[Supplied entries Boundary: Start]
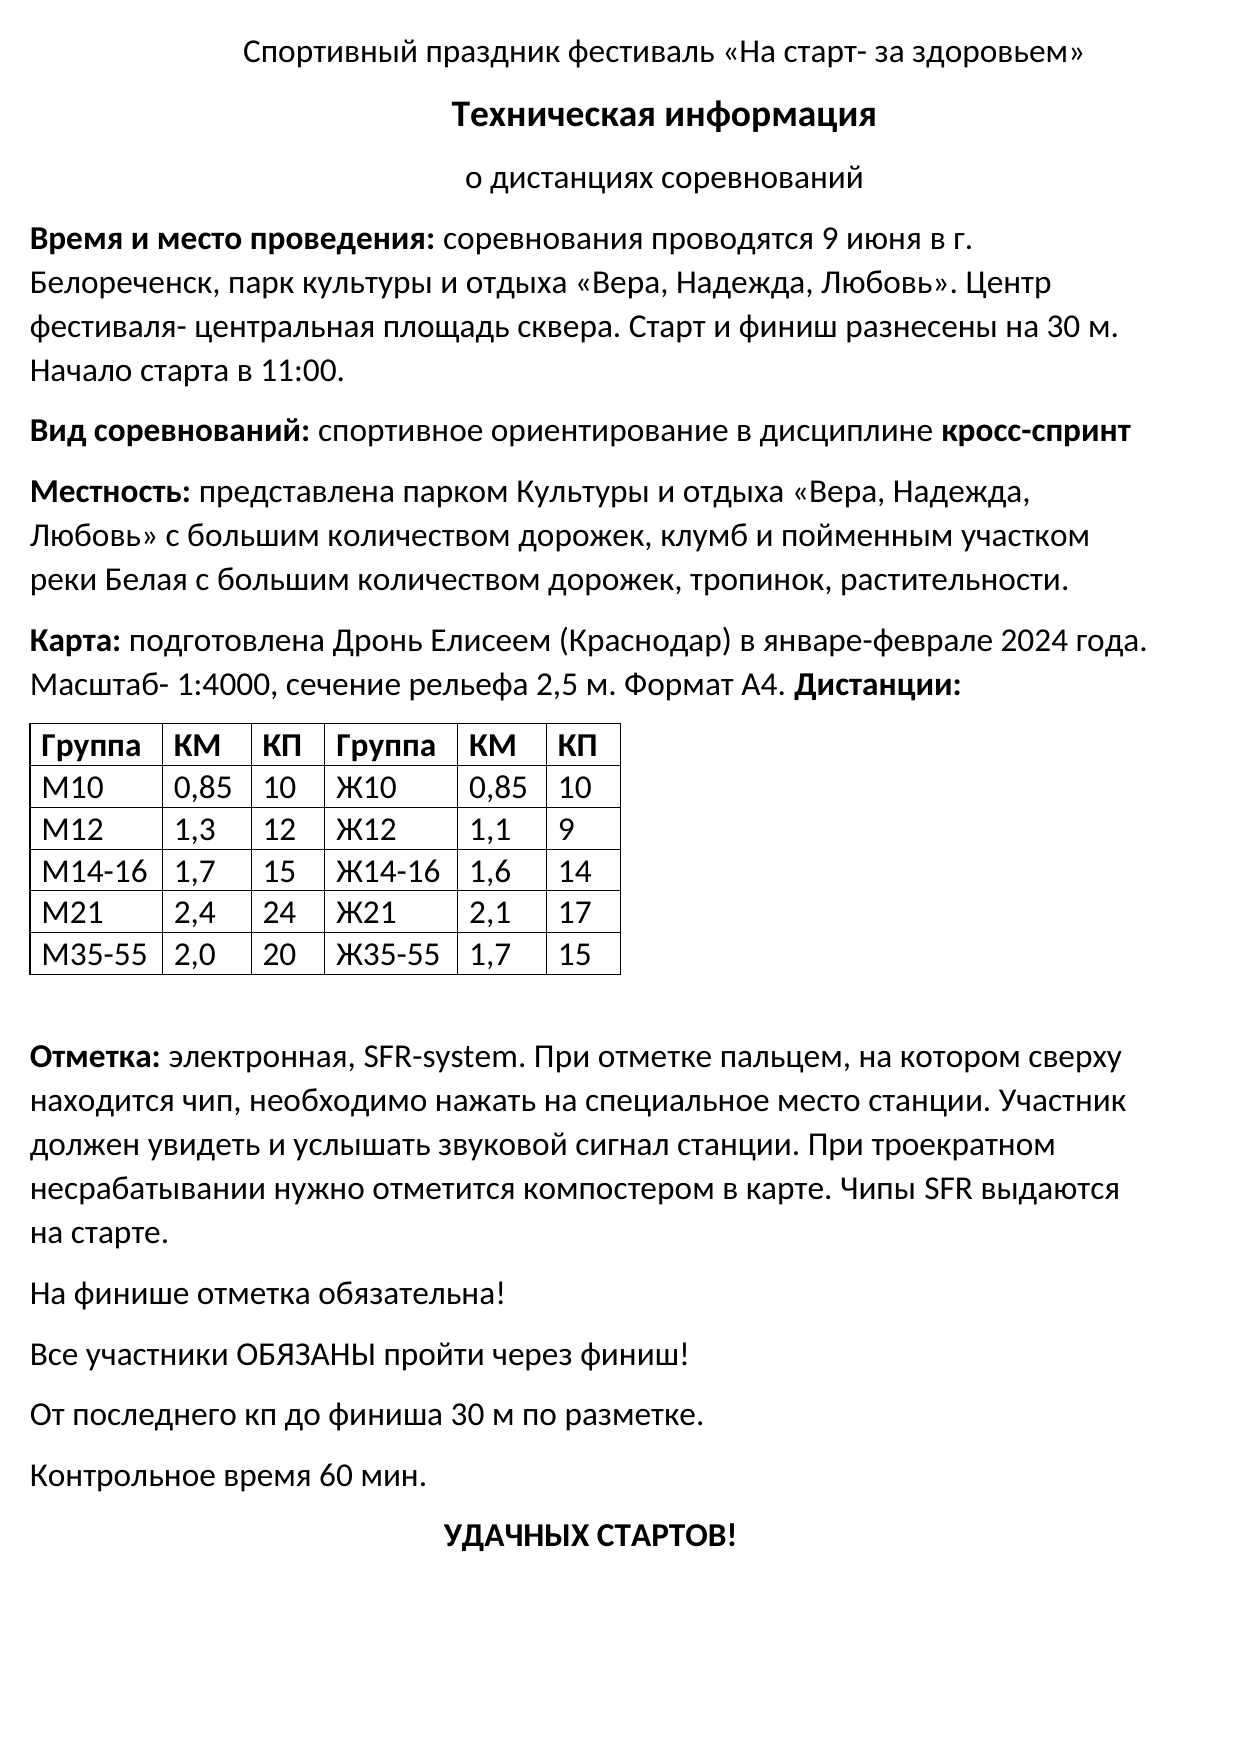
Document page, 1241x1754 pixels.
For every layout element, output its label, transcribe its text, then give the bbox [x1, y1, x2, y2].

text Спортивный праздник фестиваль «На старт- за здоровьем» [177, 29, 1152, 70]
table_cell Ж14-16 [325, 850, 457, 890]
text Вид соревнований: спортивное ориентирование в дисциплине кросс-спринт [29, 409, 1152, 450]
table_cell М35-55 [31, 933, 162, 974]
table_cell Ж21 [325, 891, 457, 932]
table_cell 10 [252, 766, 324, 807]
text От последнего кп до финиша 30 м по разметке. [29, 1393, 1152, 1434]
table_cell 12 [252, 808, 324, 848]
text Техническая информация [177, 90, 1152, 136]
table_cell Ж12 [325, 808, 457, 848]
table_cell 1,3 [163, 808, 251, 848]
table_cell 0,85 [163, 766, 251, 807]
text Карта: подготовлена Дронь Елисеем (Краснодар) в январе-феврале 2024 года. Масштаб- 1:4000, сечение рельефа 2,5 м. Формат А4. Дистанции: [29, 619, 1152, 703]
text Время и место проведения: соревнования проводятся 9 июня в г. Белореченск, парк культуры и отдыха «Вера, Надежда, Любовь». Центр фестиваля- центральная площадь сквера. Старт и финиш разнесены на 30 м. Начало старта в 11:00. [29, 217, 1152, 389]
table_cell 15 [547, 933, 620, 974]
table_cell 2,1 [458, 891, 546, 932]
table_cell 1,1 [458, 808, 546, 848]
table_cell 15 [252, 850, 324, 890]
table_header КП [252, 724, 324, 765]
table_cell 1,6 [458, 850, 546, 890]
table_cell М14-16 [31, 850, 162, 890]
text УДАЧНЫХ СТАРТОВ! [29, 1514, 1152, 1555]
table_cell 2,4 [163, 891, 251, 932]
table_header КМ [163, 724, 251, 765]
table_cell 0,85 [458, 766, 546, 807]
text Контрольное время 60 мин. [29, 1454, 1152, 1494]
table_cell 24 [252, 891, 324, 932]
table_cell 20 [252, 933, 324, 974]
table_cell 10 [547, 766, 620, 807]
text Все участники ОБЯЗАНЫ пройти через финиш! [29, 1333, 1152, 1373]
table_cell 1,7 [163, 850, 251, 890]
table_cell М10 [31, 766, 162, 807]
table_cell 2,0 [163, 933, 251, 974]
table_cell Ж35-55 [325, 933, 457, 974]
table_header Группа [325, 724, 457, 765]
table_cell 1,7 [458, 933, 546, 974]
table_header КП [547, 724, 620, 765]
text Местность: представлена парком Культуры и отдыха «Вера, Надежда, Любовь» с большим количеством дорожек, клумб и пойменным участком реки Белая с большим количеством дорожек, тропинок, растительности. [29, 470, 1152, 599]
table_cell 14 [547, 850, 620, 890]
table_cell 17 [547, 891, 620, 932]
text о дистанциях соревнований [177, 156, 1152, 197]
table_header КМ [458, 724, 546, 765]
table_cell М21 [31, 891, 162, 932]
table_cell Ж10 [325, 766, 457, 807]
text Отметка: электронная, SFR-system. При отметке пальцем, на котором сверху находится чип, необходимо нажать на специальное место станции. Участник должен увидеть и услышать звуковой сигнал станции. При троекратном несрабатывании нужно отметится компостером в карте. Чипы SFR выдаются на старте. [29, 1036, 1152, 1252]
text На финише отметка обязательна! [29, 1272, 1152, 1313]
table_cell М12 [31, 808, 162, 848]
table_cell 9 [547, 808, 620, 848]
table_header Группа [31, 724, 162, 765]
[Supplied entries Boundary: End]
[Supplied entries Boundary: Start]
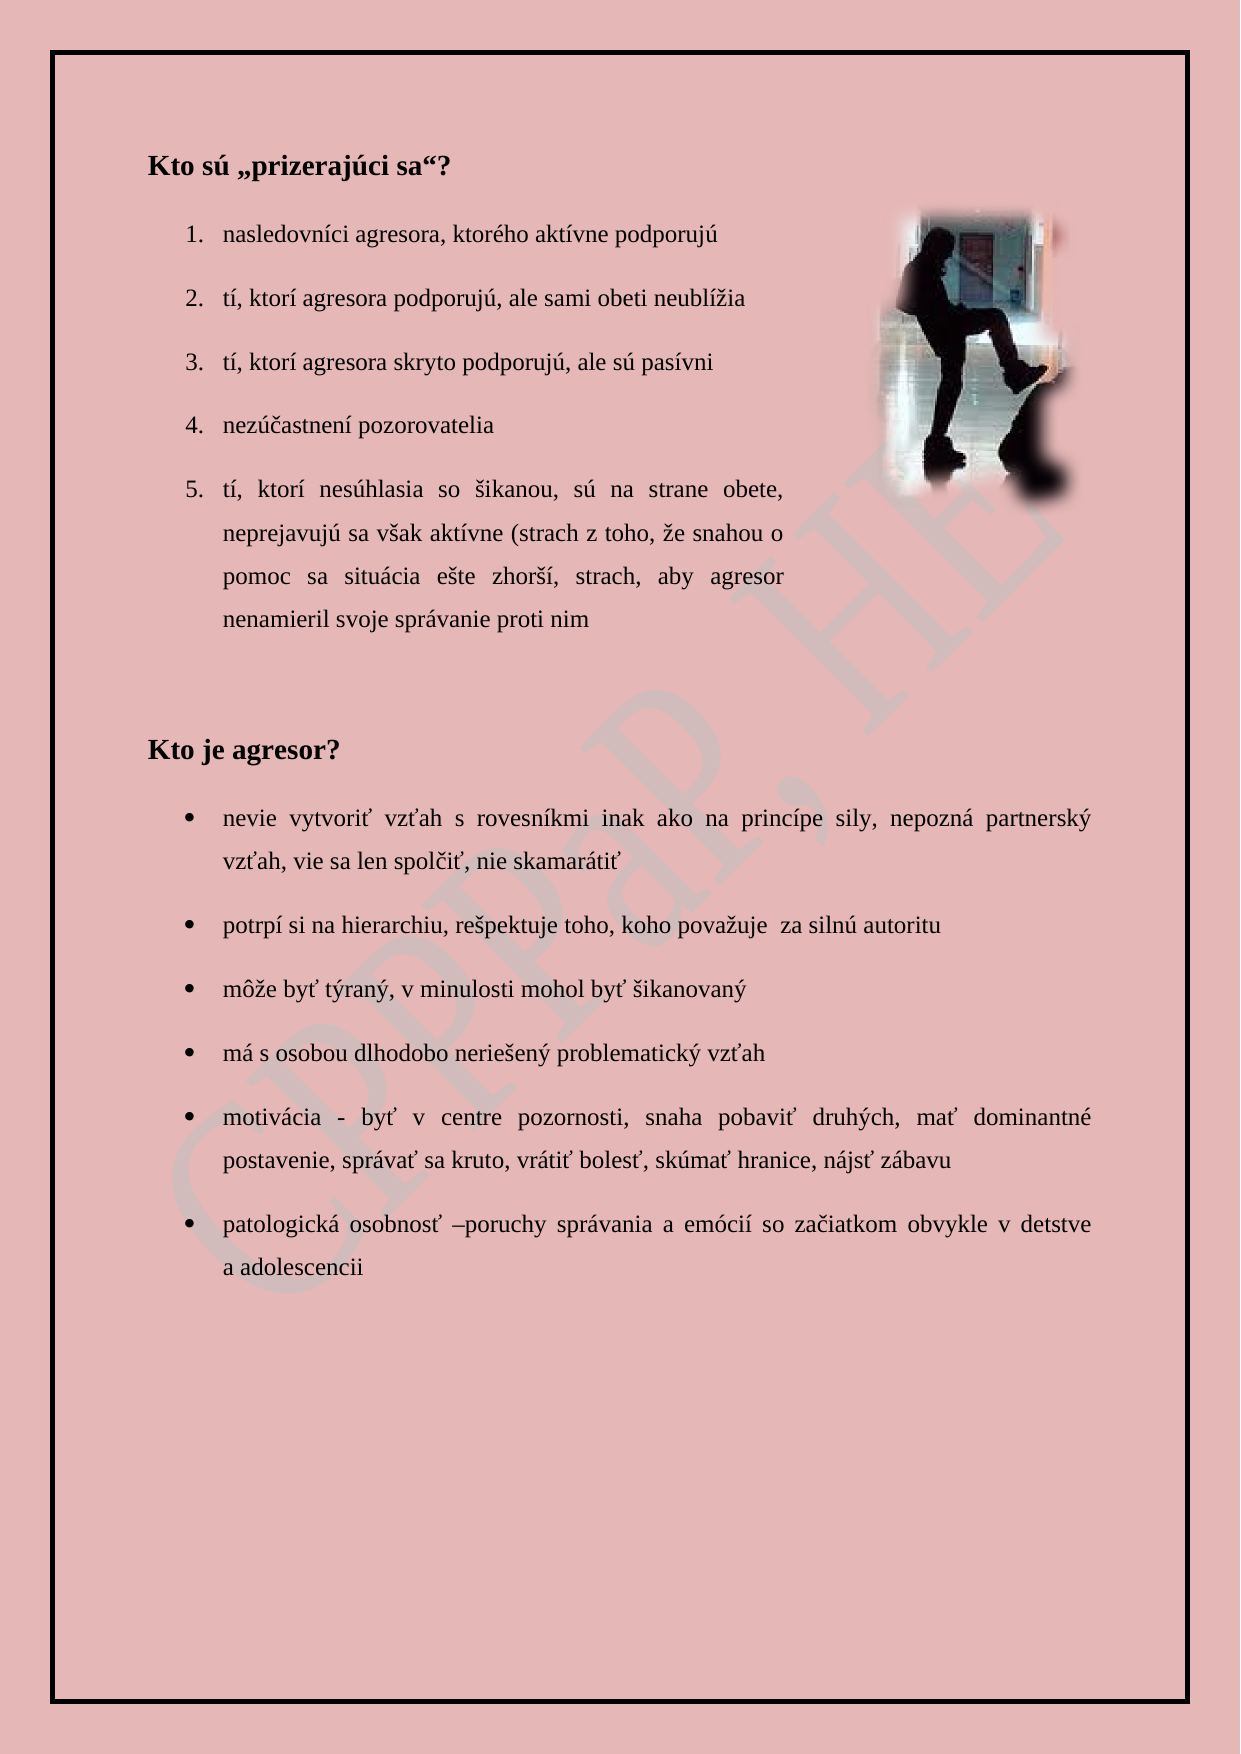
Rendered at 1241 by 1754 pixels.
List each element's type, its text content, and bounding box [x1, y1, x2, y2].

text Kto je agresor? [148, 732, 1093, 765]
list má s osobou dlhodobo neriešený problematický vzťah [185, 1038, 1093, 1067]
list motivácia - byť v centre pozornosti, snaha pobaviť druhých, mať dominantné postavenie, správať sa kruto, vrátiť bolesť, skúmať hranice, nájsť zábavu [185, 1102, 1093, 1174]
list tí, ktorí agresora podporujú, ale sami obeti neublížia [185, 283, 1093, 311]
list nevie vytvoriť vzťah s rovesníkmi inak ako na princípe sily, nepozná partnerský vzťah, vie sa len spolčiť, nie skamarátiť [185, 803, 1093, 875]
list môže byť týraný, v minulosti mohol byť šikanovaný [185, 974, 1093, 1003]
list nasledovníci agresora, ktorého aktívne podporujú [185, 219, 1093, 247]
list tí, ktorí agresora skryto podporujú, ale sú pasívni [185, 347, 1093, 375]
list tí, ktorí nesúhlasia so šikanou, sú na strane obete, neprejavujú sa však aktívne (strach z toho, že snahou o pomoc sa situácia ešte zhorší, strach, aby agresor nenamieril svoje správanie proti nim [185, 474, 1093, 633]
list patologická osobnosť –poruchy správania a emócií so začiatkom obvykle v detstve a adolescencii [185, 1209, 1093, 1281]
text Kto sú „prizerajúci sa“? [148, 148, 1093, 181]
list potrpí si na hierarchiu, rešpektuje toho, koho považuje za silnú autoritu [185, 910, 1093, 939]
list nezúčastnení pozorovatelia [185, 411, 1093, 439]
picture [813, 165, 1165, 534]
[Supplied entries Boundary: End]
Directions for this task
From the entries above, show each line that includes the string "toho".

Solved problem
list tí, ktorí nesúhlasia so šikanou, sú na strane obete, neprejavujú sa však aktívne (strach z toho, že snahou o pomoc sa situácia ešte zhorší, strach, aby agresor nenamieril svoje správanie proti nim [185, 474, 1093, 633]
list potrpí si na hierarchiu, rešpektuje toho, koho považuje za silnú autoritu [185, 910, 1093, 939]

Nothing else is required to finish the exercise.